● **Assignment**:
Whenever the word "pour" shows up in a line of the data, copy that line.

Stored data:
========
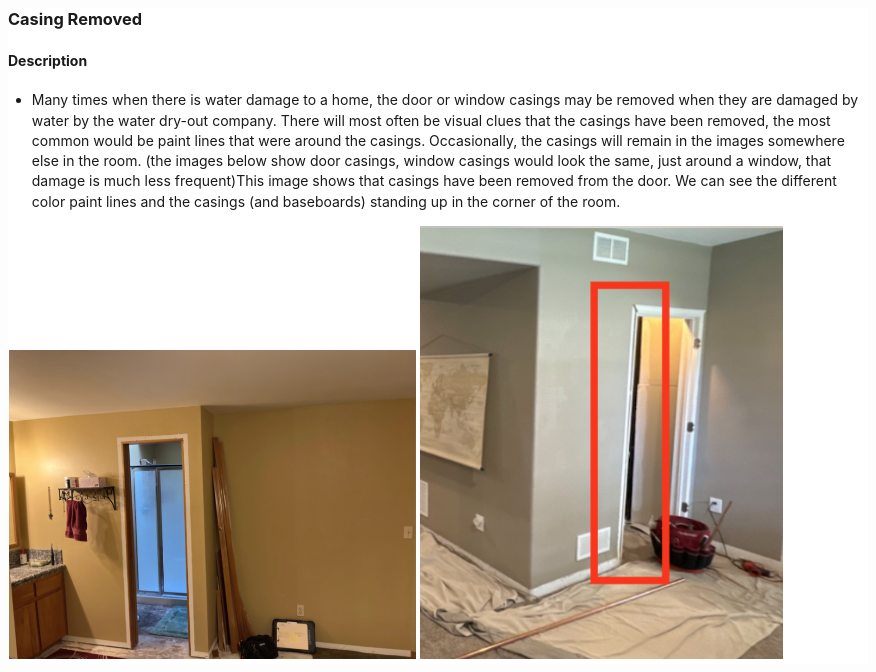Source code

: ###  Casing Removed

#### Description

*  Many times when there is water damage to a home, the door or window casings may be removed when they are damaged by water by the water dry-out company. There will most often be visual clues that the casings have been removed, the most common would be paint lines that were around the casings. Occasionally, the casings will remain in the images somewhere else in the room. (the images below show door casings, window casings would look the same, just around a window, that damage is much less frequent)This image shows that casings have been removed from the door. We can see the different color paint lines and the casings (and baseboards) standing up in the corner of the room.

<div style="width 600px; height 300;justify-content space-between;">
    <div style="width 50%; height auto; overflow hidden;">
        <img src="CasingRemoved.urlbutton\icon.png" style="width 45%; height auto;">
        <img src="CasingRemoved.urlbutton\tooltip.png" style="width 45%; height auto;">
========
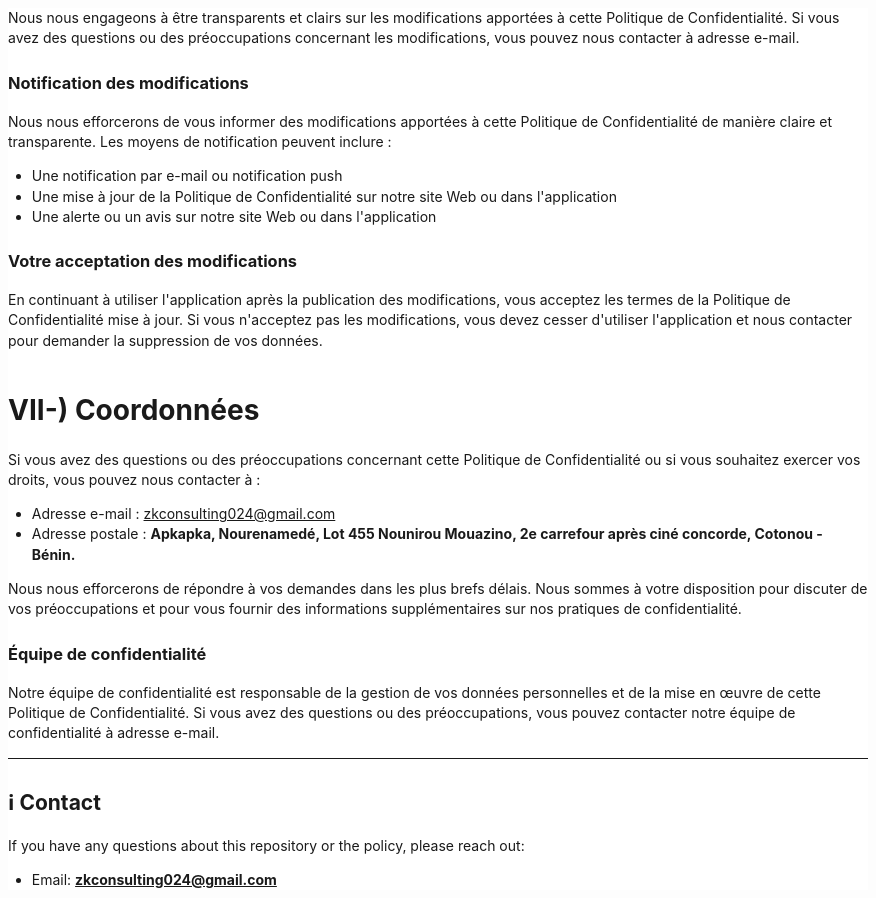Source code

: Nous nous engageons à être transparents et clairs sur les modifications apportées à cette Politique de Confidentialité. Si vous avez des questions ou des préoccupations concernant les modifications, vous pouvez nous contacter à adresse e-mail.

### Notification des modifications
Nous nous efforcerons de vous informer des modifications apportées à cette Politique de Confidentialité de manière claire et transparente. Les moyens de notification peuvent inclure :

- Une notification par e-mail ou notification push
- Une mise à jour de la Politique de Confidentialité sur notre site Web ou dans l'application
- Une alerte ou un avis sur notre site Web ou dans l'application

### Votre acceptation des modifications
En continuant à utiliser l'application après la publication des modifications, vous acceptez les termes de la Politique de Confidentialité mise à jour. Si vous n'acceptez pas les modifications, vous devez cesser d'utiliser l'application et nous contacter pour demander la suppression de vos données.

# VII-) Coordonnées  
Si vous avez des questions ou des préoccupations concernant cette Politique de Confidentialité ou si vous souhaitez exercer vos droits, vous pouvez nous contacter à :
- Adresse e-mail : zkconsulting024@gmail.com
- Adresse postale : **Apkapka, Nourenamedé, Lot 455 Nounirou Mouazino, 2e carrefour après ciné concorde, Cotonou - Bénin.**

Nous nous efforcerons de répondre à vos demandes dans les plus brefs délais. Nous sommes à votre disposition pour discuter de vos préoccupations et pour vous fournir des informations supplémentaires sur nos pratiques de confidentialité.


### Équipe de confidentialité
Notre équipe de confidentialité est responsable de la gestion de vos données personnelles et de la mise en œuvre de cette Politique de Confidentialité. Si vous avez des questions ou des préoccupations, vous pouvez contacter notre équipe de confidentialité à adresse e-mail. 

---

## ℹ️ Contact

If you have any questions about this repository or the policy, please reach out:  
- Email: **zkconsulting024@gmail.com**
========
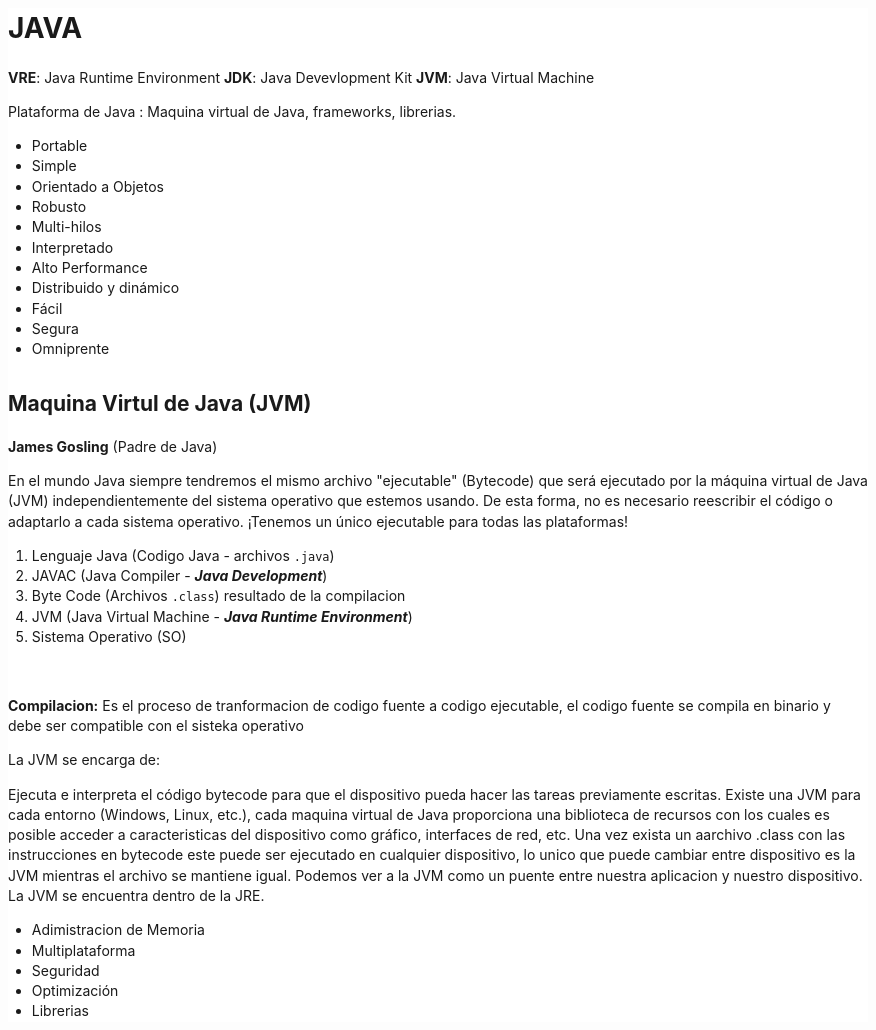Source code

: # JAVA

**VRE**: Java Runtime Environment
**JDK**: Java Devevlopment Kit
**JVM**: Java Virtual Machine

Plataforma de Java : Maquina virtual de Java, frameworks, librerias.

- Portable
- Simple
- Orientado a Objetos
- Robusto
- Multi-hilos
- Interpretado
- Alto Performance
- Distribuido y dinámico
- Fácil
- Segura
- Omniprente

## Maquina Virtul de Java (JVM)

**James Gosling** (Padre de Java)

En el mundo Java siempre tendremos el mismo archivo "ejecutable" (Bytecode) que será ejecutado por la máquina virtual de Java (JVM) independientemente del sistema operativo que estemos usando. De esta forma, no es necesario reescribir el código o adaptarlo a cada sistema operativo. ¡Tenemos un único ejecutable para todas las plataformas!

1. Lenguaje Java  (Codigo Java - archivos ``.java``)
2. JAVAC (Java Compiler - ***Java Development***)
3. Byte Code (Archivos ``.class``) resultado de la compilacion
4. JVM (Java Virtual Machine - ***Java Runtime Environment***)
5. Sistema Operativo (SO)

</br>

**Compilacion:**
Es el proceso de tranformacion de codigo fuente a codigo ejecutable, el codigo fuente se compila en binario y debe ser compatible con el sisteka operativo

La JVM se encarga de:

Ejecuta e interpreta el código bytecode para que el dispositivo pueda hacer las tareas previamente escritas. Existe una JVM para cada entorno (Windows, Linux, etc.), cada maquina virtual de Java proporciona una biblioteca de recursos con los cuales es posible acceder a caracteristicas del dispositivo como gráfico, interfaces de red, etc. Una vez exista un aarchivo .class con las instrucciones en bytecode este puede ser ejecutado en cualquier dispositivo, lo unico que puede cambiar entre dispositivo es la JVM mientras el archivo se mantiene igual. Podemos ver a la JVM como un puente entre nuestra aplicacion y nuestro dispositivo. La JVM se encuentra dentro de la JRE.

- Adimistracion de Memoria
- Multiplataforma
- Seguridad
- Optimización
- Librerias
========
● **Completed exercise**:
En continuant à utiliser l'application après la publication des modifications, vous acceptez les termes de la Politique de Confidentialité mise à jour. Si vous n'acceptez pas les modifications, vous devez cesser d'utiliser l'application et nous contacter pour demander la suppression de vos données.
Nous nous efforcerons de répondre à vos demandes dans les plus brefs délais. Nous sommes à votre disposition pour discuter de vos préoccupations et pour vous fournir des informations supplémentaires sur nos pratiques de confidentialité.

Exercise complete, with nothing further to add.